Spiritual Ecstasy

Introduction

Most men and women in the 21st century find the concept of sacrifices to be an antiquated and confounding element of the Torah. The idea of taking an animal and slaughtering it seems to be a relic of a bygone age. Yet the Torah tells us in no uncertain terms that when the temple is built that sacrifices will once again be brought. Every day a Jew prays:

“ and return the temple service to your home, and the fires of G-d and their prayers should be received with will….”.

It is clear that sacrifices are an essential part of “service”. In the ethics of our fathers, Shimon the righteous said that the world stands on “service”, and while that service could relate to prayer, its main essential component is expressed through sacrifices. If that is the case, it is a worthwhile endeavour to understand the essence of the sacrifice.

Sacrifices - a mistranslation

The word for sacrifice is Korban, and it is generically translated as a “sacrifice”. However, this is a mistake. The word comes from the word “Karov”- which means close. The sacrifice is essentially a method of becoming closer to G-d. How does slaughtering an animal and then burning it on an altar constitute this process?

The “Elevation” Offering

There is not enough time to examine all the offerings, but for the purposes of this chapter, we will focus on the first sacrifice - the “Olah”, or elevation offering.

The Torah has this to say:

(G-d) called to Moshe, and Hashem spoke to him from the tent of testimony saying: Speak to Bnei Yisrael, and tell them: A man who brings from you a “Korban” to Hashem, from the cattle, the sheep you should bring your sacrifice.

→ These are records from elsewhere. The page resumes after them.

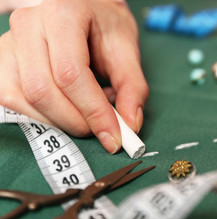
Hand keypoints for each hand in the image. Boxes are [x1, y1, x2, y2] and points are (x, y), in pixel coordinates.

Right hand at [0, 0, 148, 153]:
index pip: (71, 74)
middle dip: (77, 121)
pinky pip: (13, 102)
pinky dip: (43, 117)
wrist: (82, 11)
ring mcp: (9, 44)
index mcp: (63, 15)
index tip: (114, 137)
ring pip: (25, 100)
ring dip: (61, 121)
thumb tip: (130, 124)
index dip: (93, 112)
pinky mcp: (2, 63)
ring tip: (87, 108)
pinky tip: (65, 108)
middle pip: (43, 90)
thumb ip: (132, 88)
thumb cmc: (103, 29)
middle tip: (102, 128)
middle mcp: (28, 26)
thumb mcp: (126, 51)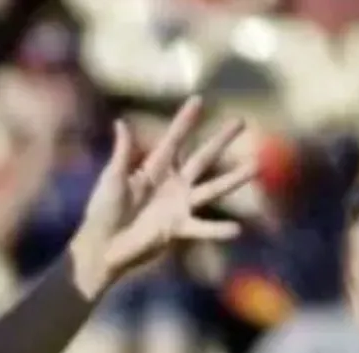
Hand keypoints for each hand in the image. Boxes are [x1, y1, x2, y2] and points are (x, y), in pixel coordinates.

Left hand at [69, 97, 256, 297]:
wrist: (102, 246)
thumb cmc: (102, 211)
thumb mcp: (111, 178)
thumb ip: (121, 153)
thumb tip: (120, 122)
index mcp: (154, 167)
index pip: (174, 139)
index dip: (186, 120)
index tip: (199, 99)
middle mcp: (173, 183)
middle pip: (202, 157)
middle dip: (221, 139)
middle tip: (240, 121)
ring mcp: (179, 205)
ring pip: (213, 188)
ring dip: (234, 178)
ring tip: (256, 166)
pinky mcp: (179, 228)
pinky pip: (203, 228)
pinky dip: (219, 230)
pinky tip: (237, 230)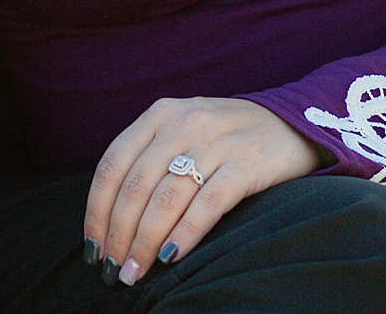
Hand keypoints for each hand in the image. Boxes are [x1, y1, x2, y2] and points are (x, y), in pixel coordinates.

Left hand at [84, 97, 325, 285]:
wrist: (292, 124)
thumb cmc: (225, 138)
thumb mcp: (182, 131)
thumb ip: (148, 159)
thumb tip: (110, 218)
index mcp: (160, 114)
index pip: (113, 164)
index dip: (98, 210)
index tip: (93, 247)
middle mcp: (184, 122)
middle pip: (136, 185)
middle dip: (119, 234)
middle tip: (113, 269)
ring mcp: (217, 141)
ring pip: (167, 197)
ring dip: (145, 242)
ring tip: (135, 272)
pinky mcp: (248, 163)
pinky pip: (208, 203)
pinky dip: (185, 233)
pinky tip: (171, 257)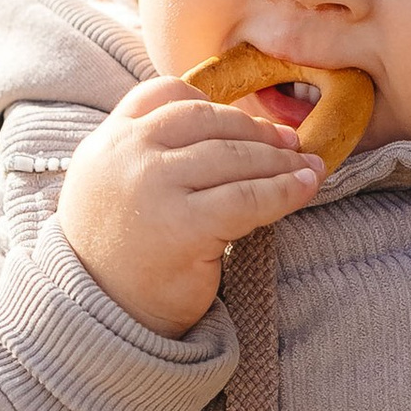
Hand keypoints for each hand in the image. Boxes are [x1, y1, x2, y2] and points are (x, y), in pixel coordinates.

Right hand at [56, 75, 319, 335]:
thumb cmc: (120, 255)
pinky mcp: (185, 225)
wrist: (104, 316)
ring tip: (307, 166)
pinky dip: (284, 191)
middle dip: (256, 130)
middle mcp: (126, 156)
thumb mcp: (114, 188)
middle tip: (291, 142)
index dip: (211, 102)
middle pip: (208, 121)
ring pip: (234, 157)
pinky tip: (305, 188)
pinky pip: (249, 197)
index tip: (244, 121)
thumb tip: (226, 128)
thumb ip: (147, 152)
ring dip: (280, 159)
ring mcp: (153, 187)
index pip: (163, 93)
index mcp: (107, 142)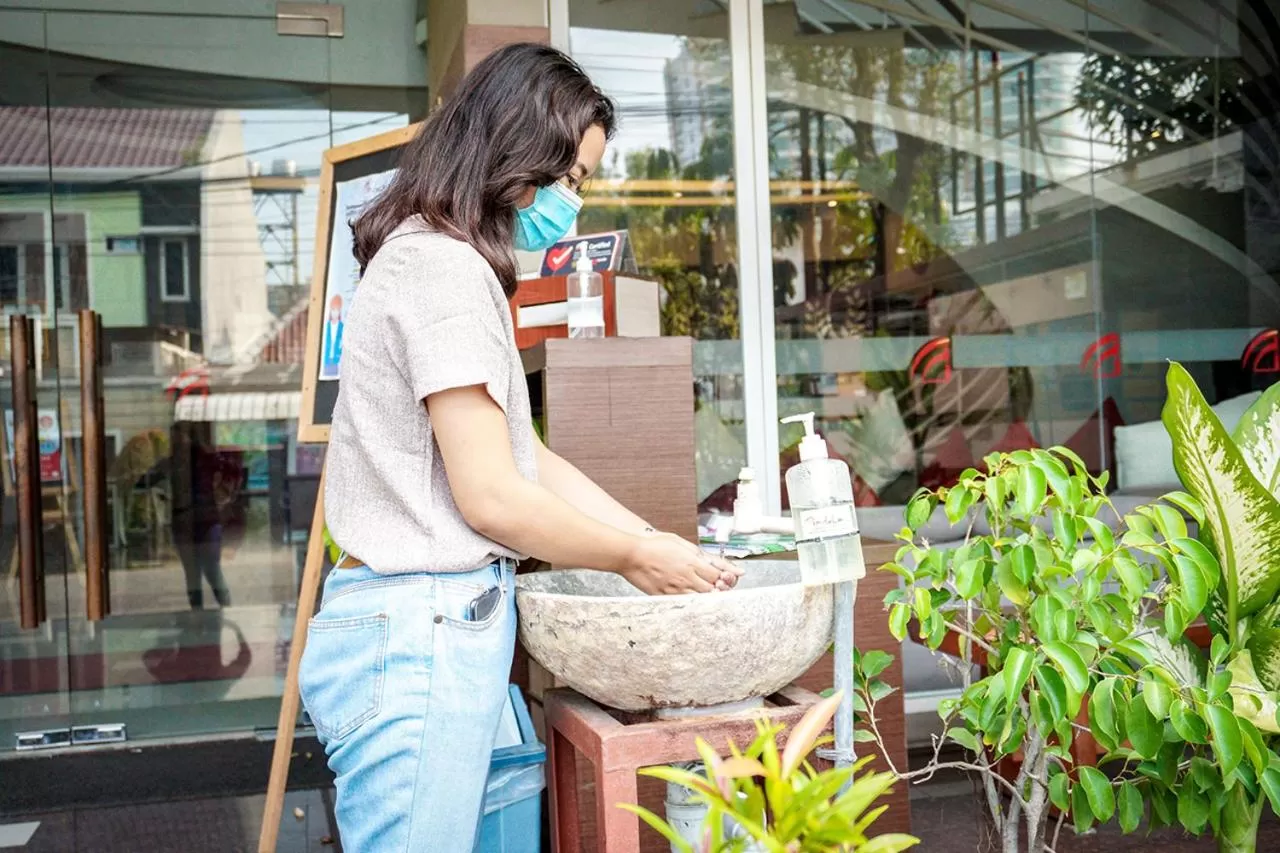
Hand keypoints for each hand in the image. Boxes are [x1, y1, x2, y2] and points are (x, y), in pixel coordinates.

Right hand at [621, 533, 743, 594]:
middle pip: (712, 590)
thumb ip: (700, 554)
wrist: (632, 555)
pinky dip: (691, 602)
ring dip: (706, 597)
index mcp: (692, 562)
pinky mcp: (665, 596)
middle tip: (719, 586)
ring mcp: (676, 589)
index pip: (718, 575)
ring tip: (705, 591)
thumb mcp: (681, 543)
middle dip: (719, 589)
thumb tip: (716, 561)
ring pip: (700, 599)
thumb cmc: (655, 546)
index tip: (725, 577)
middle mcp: (686, 577)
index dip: (725, 577)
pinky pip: (684, 604)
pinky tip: (691, 597)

If his sacrifice is an elevation offering from the cattle, he should bring a perfect male from the cattle, to the entrance of the tent of testimony he should bring it, according to his will in front of G-d. (Vayikra1, 1-3)

There is a very clear emphasis in these verses about the individual who brings a sacrifice. The sacrifice is “from you”, “he should bring it”, “his sacrifice”, and “he should bring”, and “according to his will”. The Abarbanel (and Talmud besides!) explains that the emphasis is intentional. The reason that the sacrifice is brought is not as a response to something but rather as a personal desire - either in the form of a donation or an oath. This begs the question: why would a person bring a sacrifice for no specific reason? Furthermore, the verse tells us that the sacrifice should be acceptable to him to atone in front of G-d. If the person is not bringing a sacrifice because he or she did something wrong, how has he or she sinned?

It is in within the act of the sacrifice’s service that the answer to these questions is found. The animal is cut into its various bits and then put onto the altar, where it is completely consumed. There are no parts of the sacrifice which are left over for the priests or for the owner[1]. The sacrifice is a personification of the one who brings it, and his or her desire to be completely one with G-d, so close as to be indistinguishable from His presence. The fire is an expression of G-d, because G-d is described in Deuteronomy as a “consuming fire”. Just as the animal becomes consumed by fire, the person bringing it is consumed within the fire, to the extent that nothing is left of the sacrifice at the end.[2] The ultimate consumption of the fire, body, blood and bones to ash is symbolic of absolute immersion within the divine, making it all one, unifying gas, solid and liquid within the purifying fire of G-d.

It is interesting to compare this a person’s purification within the Mikveh. When a person immerses themselves in the Mikveh, the entire body needs to be immersed within it. Any separation between the body and the water invalidates the process. This is a physical immersion within holiness. The sacrifice is not a physical immersion, but rather a spiritual one, a psychological journey of the soul towards its maker, an attempt to be one with the Unity that is G-d.

The Abarbanel notes that it is impossible for a person to be absolutely perfect. He also points out that the Talmud understands the sin to be brought for “hirhurei halev” - or improper thoughts. Mankind is not punished for those thoughts, but it does create an element of sin. It is for these thoughts that people would be forgiven, enabling them to have this experience of ultimate connection to holiness which can bear no impurities.

The person which brings the sacrifice is called “ADAM” - a man who brings a sacrifice to G-d. Based on the interpretation of the Abarbanel, this nomenclature is based on the first man’s status before eating from the fruit of knowledge of good and evil. When a person brings an “elevation offering” he or she achieves the level of Adam, the first man who was created a priori with absolute connection to G-d. They are completely subsumed by the fire of G-d.

[1] Which is not the case for the Korban Chatat, or the Korban Shelamim.

[2] As is described at the beginning of the Parasha of Tzav, where the fires are tended from “morning until evening”.